Participants were asked to compare the VR scenario training to a ‘Primary Assessment’ tutorial they had recently participated in which uses a SimMan® 3G high fidelity mannequin. The responses to the question “How did the scenario compare to your ‘Primary Assessment’ tutorial in Clinical Skills?” were mixed (Fig. 3). Some comments made by participants were, “Tutorial was good but stunted by the mannequin not being responsive.” “Showed the bigger picture.”

Figure 3.VR vs SimMan® 3G Tutorial

Overall participants think VR is a useful tool in medical training, that has some strong advantages over traditional training and agreed that they were interested in VR technology being used for medical training in the future.

Discussion

The software appears to have immense potential to be incorporated into the medical curriculum. It is a source of untapped potential, providing realistic scenarios and comprehensive post-scenario feedback reviews. Overall, the participants shared the view that this VR software was detailed and helpful in providing a full breakdown of the participants’ scores and providing a comprehensive review of the entire scenario should they fail to achieve a complete diagnosis. However, one participant noted that this VR technology was beneficial to the reinforcement of knowledge learned during lectures but should not be seen as a replacement for other forms of Clinical Skills teaching methods. Instead, it should be seen as its own additional learning tool. The main reason for their response was that during the scenario, the physical examinations section was brief and did not demonstrate fully how each type of physical examination was conducted. Another participant also mentioned the time constraints present during the software use. The approximate time limit of 15 minutes led to participants feeling rushed to complete it although this may have been due to inexperience.

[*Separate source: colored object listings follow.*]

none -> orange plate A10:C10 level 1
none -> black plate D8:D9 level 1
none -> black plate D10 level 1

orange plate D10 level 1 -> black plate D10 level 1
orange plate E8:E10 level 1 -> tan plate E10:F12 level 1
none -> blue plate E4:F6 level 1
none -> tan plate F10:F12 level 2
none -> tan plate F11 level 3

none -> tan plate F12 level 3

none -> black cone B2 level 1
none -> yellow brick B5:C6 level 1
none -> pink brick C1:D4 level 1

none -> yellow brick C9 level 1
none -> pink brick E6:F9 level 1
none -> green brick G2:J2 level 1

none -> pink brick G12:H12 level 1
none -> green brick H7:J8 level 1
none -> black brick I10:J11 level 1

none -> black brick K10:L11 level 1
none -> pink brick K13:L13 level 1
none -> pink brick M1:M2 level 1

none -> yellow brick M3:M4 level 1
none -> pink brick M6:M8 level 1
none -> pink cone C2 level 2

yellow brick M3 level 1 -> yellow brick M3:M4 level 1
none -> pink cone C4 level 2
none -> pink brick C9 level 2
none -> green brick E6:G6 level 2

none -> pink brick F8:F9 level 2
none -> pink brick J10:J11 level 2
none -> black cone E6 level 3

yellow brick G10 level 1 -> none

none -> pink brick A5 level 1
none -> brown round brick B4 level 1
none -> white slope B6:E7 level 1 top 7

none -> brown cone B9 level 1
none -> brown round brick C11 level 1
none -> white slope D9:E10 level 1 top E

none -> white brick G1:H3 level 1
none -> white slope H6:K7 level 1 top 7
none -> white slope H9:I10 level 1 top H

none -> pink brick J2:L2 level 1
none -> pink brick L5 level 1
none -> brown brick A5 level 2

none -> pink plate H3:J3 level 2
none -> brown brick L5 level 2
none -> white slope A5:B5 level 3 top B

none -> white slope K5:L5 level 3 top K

The participants had a largely positive experience with the VR headset and software. They considered it to be an engaging experience, especially for those who have never tried VR before and could be incorporated into the medical curriculum as a valuable learning tool.

Limitations

The sample size was limited to 8 volunteer students who may have had a particular interest in using VR for clinical skills training. Hence, the results might not apply to a wider population of students. Future research should try to include larger numbers and more diverse students to enhance the validity of the findings. The participants completed only one or two scenarios and had they completed more scenarios would have had a wider breath of experience to address the potential benefits and drawbacks of VR use in medical training. Therefore, a future improvement to the study would be to allow participants to interact with the VR headsets for longer periods and complete more scenarios.

Conclusion

In conclusion, adding VR to Clinical Skills training has many benefits. VR is a technology that is constantly improving, and the disadvantages may be addressed in future developments. This technology may not be ready to fully replace the traditional face-to-face methods of learning Clinical Skills, but they can serve as an additional learning tool for students to reinforce their knowledge. As VR improves and its hardware becomes more accessible, more will start to consider its incorporation into the medical field, be it in medical school or in teaching hospitals across the world. This study gave a glimpse into the expansive world of VR and how it can be weaved into the fabric of medical education in the years to come, revolutionizing the way student doctors learn and practice medicine.

Abbreviations

OMS Oxford Medical Simulation
VR Virtual Reality
SD Standard Deviation

Declaration

We declare no conflict of interest.

Author’s Contributions

All authors were major contributors in writing the manuscript, either participating in the survey development, data analysis, writing of the paper, or the editing process. The authors read and approved the final manuscript.